● Source text
○ ○ ○
African Airports as Intercontinental Connecting Hubs
Perhaps the most significant strategic development in African aviation over the past decade is the emergence of several airports as genuine intercontinental transit hubs rather than simple origin-and-destination facilities. Addis Ababa Bole is the clearest example: Ethiopian Airlines has deliberately constructed a network architecture that routes passengers from cities across Africa through Addis Ababa to destinations in Asia, Europe, and North America, competing directly with Middle Eastern carriers such as Emirates, Qatar Airways, and Etihad that have historically dominated Africa-to-world transit traffic. Nairobi’s Jomo Kenyatta serves a similar function for Kenya Airways, which markets its hub position under the brand identity of connecting Africa to the world via Nairobi. Casablanca Mohammed V performs this role for Royal Air Maroc, particularly for traffic moving between West Africa and Europe. Cairo International benefits from EgyptAir’s Star Alliance membership, which integrates it into a global network of codeshare and interline agreements. The competitive dynamics between African hub carriers and the Gulf mega-hubs remain intense, and according to the latest IATA Africa data, African airlines have been gradually recovering market share on key intercontinental routes. The hub model matters beyond airline economics: airports that function as connecting nodes generate ancillary economic activity — hotels, logistics, retail, financial services — that compounds their developmental impact on surrounding regions.
○ ○ ○
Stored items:

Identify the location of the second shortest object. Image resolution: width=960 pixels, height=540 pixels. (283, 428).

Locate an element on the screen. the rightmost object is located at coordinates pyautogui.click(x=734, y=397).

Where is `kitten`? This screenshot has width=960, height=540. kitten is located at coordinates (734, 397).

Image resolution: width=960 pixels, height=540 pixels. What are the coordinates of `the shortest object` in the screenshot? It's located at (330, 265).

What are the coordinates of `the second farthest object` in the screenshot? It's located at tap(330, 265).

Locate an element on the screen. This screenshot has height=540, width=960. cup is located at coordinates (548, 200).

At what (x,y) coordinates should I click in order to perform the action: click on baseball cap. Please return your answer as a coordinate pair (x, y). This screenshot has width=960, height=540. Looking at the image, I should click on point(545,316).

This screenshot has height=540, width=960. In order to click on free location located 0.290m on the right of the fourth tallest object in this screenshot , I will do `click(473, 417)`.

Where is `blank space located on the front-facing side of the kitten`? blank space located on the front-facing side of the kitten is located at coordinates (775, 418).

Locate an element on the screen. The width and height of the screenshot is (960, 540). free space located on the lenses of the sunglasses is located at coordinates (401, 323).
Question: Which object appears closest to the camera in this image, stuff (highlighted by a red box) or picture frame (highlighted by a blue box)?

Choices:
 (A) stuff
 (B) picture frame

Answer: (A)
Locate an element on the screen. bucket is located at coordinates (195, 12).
○ ○ ○
● Study questions
1. Which African airports does the text on African connecting hubs name?
2. Go on with the text on African airports as connecting hubs, starting after its last sentence.
The rows are separate material and stand apart from the text.

● Task-by-task outputs
1. Addis Ababa Bole, Nairobi's Jomo Kenyatta, Casablanca Mohammed V, Cairo International

2.
Africa’s airport landscape in 2026 is defined by a productive tension between the scale of ambition and the complexity of execution. The continent’s leading airports — Johannesburg, Cairo, Casablanca, Addis Ababa, Lagos, Nairobi — are handling more passengers, more cargo, and more connecting traffic than at any previous point in their histories, while simultaneously contending with infrastructure gaps, regulatory fragmentation, and financing constraints that slow the pace of modernisation. New projects like Bugesera and Lekki signal that the next generation of African aviation infrastructure is being designed with continental and global connectivity in mind from the ground up. If the investment pipeline holds and the regulatory environment continues to liberalise — particularly under the Single African Air Transport Market (SAATM) framework — the airports of Africa will increasingly be recognised not as the afterthoughts of global aviation, but as some of its most dynamic and strategically important nodes.